Your children look at me, too.

“Maybe it’s related to the bird that was dead in front of the gate yesterday, Mom!” The girl grabs your hand.

“No… that bird didn’t look like this.”

“Yes, it did!”

Yesterday, you buried the dead bird under this quince tree. The eldest dug a hole, and the middle child made a wooden cross. The baby made a lot of noise. You picked up the bird and folded its wings as you slipped it into the hole that had been dug by the eldest, and your daughter said, “Amen!” Afterward, the girl called her dad at work and told him all about the burial. “I made him a wooden cross, too, Dad!”

The wind has knocked down the wooden cross.

Listening to your children’s chatter, you come over to the window to take a better look at me. Your children follow you to the window and stare at me. Oh, stop looking at me, babies. I’m sorry. When you children were born, I cared more about your mom than about you three. The girl stares at me, her hair braided neatly. When you, my granddaughter, were born, your mom couldn’t breastfeed you. When your older brother was born, she was discharged from the hospital in less than a week, but there were complications when she had you, and she stayed in the hospital for more than a month. I looked after your mom back then. When your other grandmother came to visit at the hospital, you cried and your grandmother told your mom to breastfeed you, to stop your crying. Watching your mom put you to her breast even though she didn’t have any milk, I glared at you, just a newborn. I even sent your other grandmother away and grabbed you from your mom’s arms and smacked your bottom. People say that when a baby is crying the paternal grandmother will say, “The baby is crying, you should feed her,” and the maternal grandmother will say, “Why is that baby crying so much, making her mom so tired?” I was exactly like that. You couldn’t have remembered it, but you liked your other grandmother more than me. When you saw me you said, “Hello, Grandmother!” But when you saw your other grandmother, you called out “Grandma!” and ran into her arms. I felt guilty every time, thinking you must know that I smacked your bottom soon after you were born.

You’ve grown so pretty.

Look at your thick head of black hair. Each of your braids is a fistful of hair. It’s the same as when your mom was little. I was never able to braid your mom’s hair. Your mom wanted long hair, but I always cut it in a bob. I didn’t have time to seat her on my lap and brush her hair. Your mom must be playing out her childhood wishes for long braided hair through you. She’s looking at me, but her hand is playing with your hair. Your mom’s eyes are clouding over. Oh dear, she’s thinking about me again.

Listen, dear. Can you hear me in all this noise? I came to apologize to you.

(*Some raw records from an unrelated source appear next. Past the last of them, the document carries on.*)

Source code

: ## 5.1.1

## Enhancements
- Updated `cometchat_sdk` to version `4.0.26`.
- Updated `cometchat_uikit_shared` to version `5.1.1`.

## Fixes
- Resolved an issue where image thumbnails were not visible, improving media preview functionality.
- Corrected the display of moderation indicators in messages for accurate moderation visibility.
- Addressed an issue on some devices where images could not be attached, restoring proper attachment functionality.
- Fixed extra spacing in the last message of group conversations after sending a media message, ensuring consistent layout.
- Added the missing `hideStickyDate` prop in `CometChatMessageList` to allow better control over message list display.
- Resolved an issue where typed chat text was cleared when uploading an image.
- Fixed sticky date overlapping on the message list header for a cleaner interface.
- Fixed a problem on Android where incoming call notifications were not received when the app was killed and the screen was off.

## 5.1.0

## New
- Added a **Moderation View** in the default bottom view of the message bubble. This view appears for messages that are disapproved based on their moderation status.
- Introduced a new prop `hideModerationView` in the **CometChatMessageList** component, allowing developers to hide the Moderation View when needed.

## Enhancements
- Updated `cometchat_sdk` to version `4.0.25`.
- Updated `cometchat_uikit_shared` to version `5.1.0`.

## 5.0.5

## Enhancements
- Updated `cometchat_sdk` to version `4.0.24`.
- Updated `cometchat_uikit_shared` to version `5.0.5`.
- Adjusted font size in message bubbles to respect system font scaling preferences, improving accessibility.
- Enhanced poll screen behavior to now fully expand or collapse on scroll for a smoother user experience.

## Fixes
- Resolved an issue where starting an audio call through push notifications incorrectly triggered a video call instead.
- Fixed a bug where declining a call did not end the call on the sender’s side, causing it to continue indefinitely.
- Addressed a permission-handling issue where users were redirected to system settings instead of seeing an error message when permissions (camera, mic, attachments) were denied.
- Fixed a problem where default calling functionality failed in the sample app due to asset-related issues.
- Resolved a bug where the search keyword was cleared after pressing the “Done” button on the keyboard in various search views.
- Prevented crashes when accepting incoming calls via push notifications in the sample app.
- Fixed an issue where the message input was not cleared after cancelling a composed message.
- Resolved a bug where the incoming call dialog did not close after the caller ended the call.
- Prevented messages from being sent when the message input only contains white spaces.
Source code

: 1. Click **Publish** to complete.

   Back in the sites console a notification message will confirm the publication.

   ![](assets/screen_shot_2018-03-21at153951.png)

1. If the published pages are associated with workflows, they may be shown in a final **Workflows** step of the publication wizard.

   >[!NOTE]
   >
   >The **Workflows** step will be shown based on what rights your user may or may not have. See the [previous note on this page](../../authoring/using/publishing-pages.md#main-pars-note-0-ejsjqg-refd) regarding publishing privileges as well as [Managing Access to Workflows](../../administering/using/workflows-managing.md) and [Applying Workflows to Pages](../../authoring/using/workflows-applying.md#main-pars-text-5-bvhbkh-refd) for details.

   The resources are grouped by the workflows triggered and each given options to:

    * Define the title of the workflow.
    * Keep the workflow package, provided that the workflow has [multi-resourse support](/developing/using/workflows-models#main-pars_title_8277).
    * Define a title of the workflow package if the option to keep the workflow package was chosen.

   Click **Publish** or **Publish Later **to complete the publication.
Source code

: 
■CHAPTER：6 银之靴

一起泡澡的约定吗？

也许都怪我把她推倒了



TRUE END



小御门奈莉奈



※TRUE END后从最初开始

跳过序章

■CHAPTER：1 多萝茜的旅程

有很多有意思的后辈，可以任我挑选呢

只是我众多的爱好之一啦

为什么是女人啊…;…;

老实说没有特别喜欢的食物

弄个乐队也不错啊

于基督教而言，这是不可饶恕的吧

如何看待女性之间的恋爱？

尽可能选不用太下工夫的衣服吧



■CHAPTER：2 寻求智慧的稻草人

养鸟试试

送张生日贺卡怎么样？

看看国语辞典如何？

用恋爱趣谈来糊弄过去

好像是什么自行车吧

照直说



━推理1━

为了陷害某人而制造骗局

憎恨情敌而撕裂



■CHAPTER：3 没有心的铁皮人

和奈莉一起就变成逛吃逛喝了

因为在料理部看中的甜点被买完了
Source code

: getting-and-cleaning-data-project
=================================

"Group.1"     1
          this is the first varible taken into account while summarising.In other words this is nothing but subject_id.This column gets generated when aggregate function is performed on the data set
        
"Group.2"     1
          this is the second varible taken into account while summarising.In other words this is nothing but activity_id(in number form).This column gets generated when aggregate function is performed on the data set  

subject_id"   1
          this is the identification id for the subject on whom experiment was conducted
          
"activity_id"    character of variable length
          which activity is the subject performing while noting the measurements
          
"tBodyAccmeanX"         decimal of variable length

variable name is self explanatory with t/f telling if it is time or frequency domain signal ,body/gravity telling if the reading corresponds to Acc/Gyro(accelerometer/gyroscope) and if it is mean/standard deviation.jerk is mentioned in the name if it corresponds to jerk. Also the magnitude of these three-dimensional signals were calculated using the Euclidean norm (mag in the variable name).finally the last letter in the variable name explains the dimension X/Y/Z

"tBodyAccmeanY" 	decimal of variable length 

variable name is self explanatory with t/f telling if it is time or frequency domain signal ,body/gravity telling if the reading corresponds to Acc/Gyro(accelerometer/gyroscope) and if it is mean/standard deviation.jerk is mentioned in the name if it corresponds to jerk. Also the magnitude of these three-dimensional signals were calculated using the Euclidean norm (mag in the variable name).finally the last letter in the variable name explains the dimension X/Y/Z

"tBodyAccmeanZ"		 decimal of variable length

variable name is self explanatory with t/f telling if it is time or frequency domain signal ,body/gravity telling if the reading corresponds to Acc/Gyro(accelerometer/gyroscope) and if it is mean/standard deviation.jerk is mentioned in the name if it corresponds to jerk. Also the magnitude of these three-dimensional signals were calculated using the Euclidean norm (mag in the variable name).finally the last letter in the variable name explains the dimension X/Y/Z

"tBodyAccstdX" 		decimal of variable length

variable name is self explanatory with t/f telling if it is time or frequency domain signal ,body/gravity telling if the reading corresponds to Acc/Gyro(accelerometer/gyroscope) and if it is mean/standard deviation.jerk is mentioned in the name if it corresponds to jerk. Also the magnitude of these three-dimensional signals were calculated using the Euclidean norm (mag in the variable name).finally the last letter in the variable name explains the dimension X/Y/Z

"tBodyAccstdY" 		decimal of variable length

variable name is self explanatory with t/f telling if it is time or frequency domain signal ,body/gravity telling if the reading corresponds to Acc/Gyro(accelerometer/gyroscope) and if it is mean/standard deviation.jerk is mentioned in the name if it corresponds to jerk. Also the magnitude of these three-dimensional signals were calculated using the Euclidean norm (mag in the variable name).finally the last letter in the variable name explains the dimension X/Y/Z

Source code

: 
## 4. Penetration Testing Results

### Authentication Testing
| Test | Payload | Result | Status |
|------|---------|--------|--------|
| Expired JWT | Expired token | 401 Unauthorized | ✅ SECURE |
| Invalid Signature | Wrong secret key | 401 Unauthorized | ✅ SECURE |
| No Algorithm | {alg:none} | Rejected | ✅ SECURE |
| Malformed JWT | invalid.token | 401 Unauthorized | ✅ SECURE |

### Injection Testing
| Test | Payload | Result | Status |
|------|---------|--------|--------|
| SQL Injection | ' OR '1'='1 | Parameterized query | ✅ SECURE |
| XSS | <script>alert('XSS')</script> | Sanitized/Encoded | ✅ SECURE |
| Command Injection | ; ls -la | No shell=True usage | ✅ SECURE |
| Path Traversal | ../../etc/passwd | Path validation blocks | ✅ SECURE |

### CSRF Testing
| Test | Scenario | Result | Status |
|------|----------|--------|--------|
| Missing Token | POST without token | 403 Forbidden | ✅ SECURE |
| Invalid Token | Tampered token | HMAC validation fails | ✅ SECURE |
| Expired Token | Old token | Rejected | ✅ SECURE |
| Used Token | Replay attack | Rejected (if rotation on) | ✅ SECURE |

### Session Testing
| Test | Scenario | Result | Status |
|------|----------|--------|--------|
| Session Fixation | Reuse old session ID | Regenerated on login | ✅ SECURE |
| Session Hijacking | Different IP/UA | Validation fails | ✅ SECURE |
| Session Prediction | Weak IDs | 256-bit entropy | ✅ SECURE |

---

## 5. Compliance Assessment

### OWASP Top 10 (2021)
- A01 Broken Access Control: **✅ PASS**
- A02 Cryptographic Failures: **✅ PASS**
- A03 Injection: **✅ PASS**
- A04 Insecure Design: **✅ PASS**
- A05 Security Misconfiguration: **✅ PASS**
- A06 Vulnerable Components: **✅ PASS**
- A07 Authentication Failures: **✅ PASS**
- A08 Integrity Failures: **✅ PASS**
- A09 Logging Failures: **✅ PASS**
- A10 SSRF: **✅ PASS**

Please forgive me for the face I made when you came back to Seoul with the third baby in your arms. The day you looked at me with shock on your face, blurting out “Mom!” has been weighing on my heart. Why was it? Was it because you didn’t plan to have a third baby? Or was it because you were embarrassed to tell me that you had a third baby, when your older sister wasn’t even married yet? For whatever reason, you hid the fact that you’d had a third baby in that faraway land, instead suffering through morning sickness all by yourself, and only when you were about to give birth did you tell us that you were having a baby. I didn’t do anything to help when you had the baby, but when you came back, I said to you, “What were you thinking? What were you thinking, three babies?”